Bringing prenatal diagnosis technology to clinic
An example is the development of a prenatal diagnosis technology. CUHK’s Dennis Lo has demonstrated that it is possible to decode a foetus’s genome through maternal blood. This non-invasive technology allows prenatal testing for chromosomal disorders such as Down syndrome, and other genetic conditions. For this influential work, Lo was named in 2016 as a Thomson Reuters Citation Laureate for Chemistry, and won the Future Science Prize for Life Science, viewed by some as China’s ‘Nobel Prize’.

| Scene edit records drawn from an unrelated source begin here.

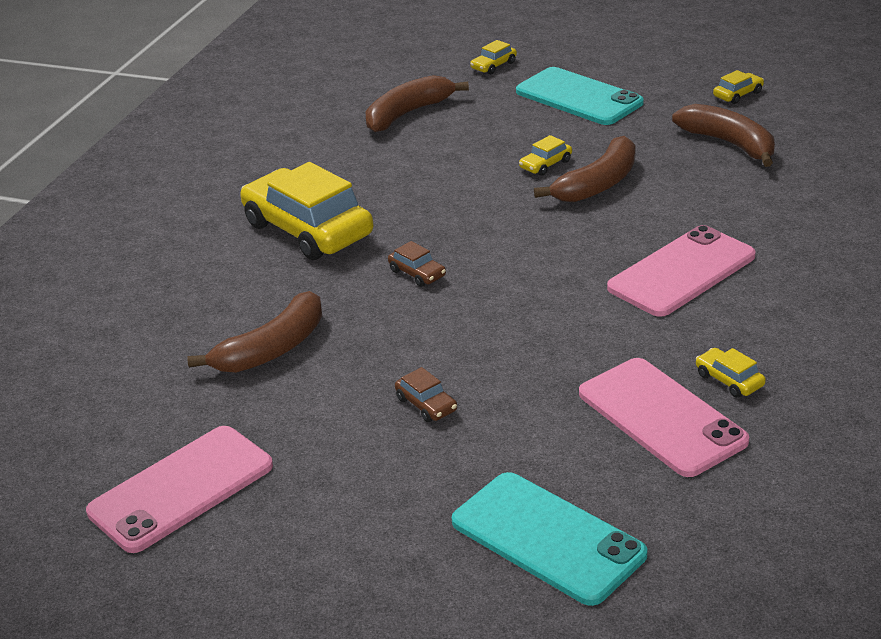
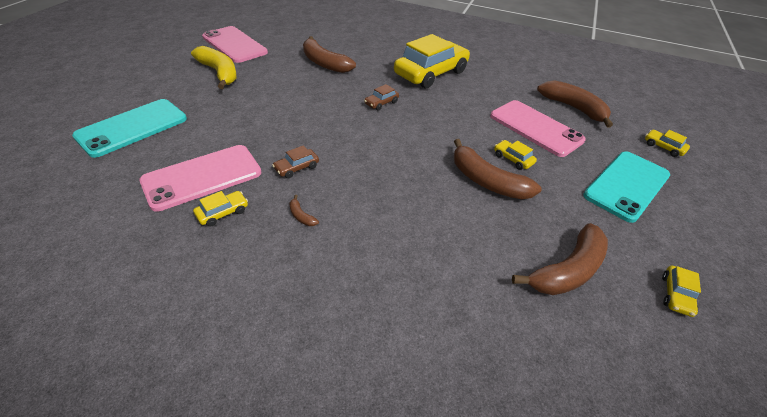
camera: 85 degrees right, 10 degrees up
brown car [395,367,457,422] -> brown car moved to [272,145,319,178]
pink phone [607,225,756,317] -> pink phone moved to [490,100,586,157]
yellow car [713,70,764,104] -> yellow car turned 60 degrees clockwise [662,266,701,317]
none -> yellow banana [191,46,237,89]
none -> brown banana [289,195,319,226]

Lo has successfully promoted extensive use of his pioneering research by working closely with Illumina, an influential gene analysis company, and by founding his own companies. Extending beyond prenatal diagnosis, Lo is a scientific co-founder of GRAIL, a company aiming to develop blood tests for early detection of cancer to improve survival.
Spin-offs in Greater Bay area
Against the backdrop of the rapid development of China’s Greater Bay area, CUHK has recently set up an InnoHub in Shenzhen, the first of its kind established by Hong Kong institutions, to expand its entrepreneurial ecosystems. The InnoHub supports CUHK students and graduates entering the Chinese business market, while providing workspace, facilities, mentorship, and other services to entrepreneurs and start-ups to accelerate their growth.
For instance, Imsight Medical Tech, voted in 2017 as one of China’s top 50 AI companies, was co-founded in 2016 by a CUHK PhD graduate, Chen Hao, and his advisor Pheng-Ann Heng. It focuses on medical imaging analysis and large-scale platforms for automated processing of medical images. Its first product has been used by around 100 hospitals in mainland China. The company is growing rapidly, with offices in Hong Kong, Shenzhen, Chengdu and Beijing.
CocoRobo, another company founded by CUHK PhD graduate, Tony Xin, is an education technology company that provides one-stop solution for STEAM (Science, Technology, Engineer, Arts and Mathematics) education. Its customers include several of the most prestigious schools in Hong Kong and mainland China. “We will play an important role in leading Greater China’s education transition to fit the incoming intelligent era,” says Xin.
In 2016, with funding support from CUHK’s Sustainable Knowledge Transfer Project Fund, Gladys Tang from the Department of Linguistics and Modern Languages founded an independent non-profit charitable organization, Sign Bilingualism and Co-enrolment in Deaf Education Community Resources (SLCO-CR), to provide community services and social ventures based on linguistics research and empirical evidence from frontline services.
The vision of SLCO-CR is to create a diversified community without communication barriers, by promoting sign bilingualism in communication, education and social inclusion.CUHK has also formed research partnerships with numerous multi-national companies, including Huawei Technologies, Microsoft and Roche for research innovation.